片方の比重が低かったとしても、両立してやることは、そのサービス(物事)への集中を分散させてしまうことになり、結果としてクオリティが下がってしまう

何かを実現するためには、何かを捨てなければならない、ということです。

「選ぶ」ことを選ぶ

選ぶ能力は誰にも奪えない。ただ、本人が手放してしまうだけだ。

引用元:エッセンシャル思考

選ぶことを選ぶ。シンプルで力強い言葉だと感じます。

我々は選択肢にばかり目を向けてしまって、どれを選ぶかということを見過ごしてきた、と本書では語られます。

前述しましたが、僕はなんでも自分でやろうとしてしまうタイプです(本書を読んだ今、変わろうとしています)。

でもそれでは、極端な言い方をすると、何も身にならない、ということになります。

世の中の大半はノイズ。やるべきことだけを見据えて、絶対にやると決めて、やる。

これがエッセンシャル思考の重要な考え方のひとつです。

特にリーダーや上司のような立場にいる人に聞いてほしいのですが、この考え方は重要です。

部下(誰か)にやってもらうことの重要性も書かれています。

人に気をつかって自分でタスクを抱えすぎては本末転倒。そうなれば自分は体調を崩し、さらに生産性が低下してしまう。

決して、重要でないものは人に任せよ、と言っているわけではありません。

誰かにやってもらうことで、自分が本当にフォーカスすべきものにフォーカスして高いクオリティでやり遂げるということです。

エッセンシャル思考を身に着ければ、気をつかってものを頼めない人でも、変われてより高い生産性を上げることが可能になると思います。

相手にものを頼むことで、相手との信頼関係も深めることができると考えます。

サンクコストバイアス

本書からの気づきとして最後に書きたいのは、サンクコストバイアスです。

「サンクコストバイアス」とは、すでにお金や時間を支払ってしまったという理由だけで、損な取引に手を出しつづける心理的傾向のことだ。「ここでやめたら今までの投資が無駄になる」と思うあまりに、望みのない投資を重ねてしまう。

引用元:エッセンシャル思考

コンコルドの開発・製造に費やされたサンクコストが約10億ドルであったことが例として挙げられていました。

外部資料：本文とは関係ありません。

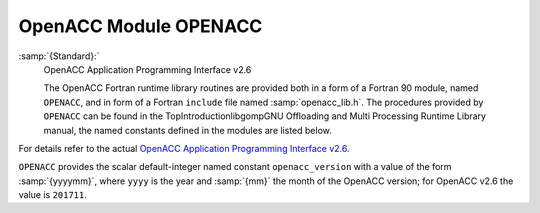 ..
  Copyright 1988-2021 Free Software Foundation, Inc.
  This is part of the GCC manual.
  For copying conditions, see the GPL license file

.. _openacc-module-openacc:

OpenACC Module OPENACC
**********************

:samp:`{Standard}:`
  OpenACC Application Programming Interface v2.6

  The OpenACC Fortran runtime library routines are provided both in a
  form of a Fortran 90 module, named ``OPENACC``, and in form of a
  Fortran ``include`` file named :samp:`openacc_lib.h`.  The
  procedures provided by ``OPENACC`` can be found in the
  TopIntroductionlibgompGNU Offloading and Multi Processing
  Runtime Library manual, the named constants defined in the modules
  are listed below.

For details refer to the actual
`OpenACC Application Programming Interface v2.6 <http://www.openacc.org/>`_.

``OPENACC`` provides the scalar default-integer
named constant ``openacc_version`` with a value of the form
:samp:`{yyyymm}`, where ``yyyy`` is the year and :samp:`{mm}` the month
of the OpenACC version; for OpenACC v2.6 the value is ``201711``.

.. -
   Contributing
   -

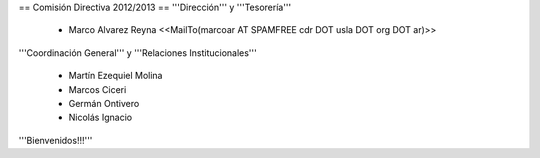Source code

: == Comisión Directiva 2012/2013 ==
'''Dirección''' y '''Tesorería'''

 * Marco Alvarez Reyna <<MailTo(marcoar AT SPAMFREE cdr DOT usla DOT org DOT ar)>>

'''Coordinación General''' y '''Relaciones Institucionales'''

 * Martín Ezequiel Molina

 * Marcos Ciceri

 * Germán Ontivero

 * Nicolás Ignacio

'''Bienvenidos!!!'''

コンコルドとはイギリスとフランスの共同開発で行われた音速旅客機のことです。

今は退役しているそうです。

大規模であるが故、また投資額も膨らみ続けたが故に、引くに引けなくなったのだそうです。「ここまで投資したのだからもうすぐ結果が出る」と投資家たちは思ったのです。

何も大規模な投資だけでなく、サンクコストバイアスは我々の日常にも潜んでいると思います。

投資でなく努力でも同じこと。

長い時間ある物事に対して努力を重ねてきたが、結果が出なかったとします。そのときは、「自分には向いていなかった」と考え、きっぱりと足を洗うべきです(趣味は別です)。

これは「好きなこと」と「できること」を分けることの重要性にも関わります。

「好きなこと」で生きていきたいと思うのは誰でもそうですが、誰にとっても「好きなこと」が「できること」であるわけではありません

自分が他者から認められる「できること」にフォーカスを当て、もし今「できないこと」に対して努力を続けてしまっていて、結果が出ていないのであれば、切り替えることが重要です。

サンクコストバイアス。覚えておいて損はない言葉だと思いました。

あとがき

最後までお読みいただきありがとうございました。

少しでもエッセンシャル思考に興味を持っていただけたら幸いです。

そして本書は本当におすすめですので、ぜひ手に取って読んでいただければと思います。

僕にとっては、心に残る一冊となりました。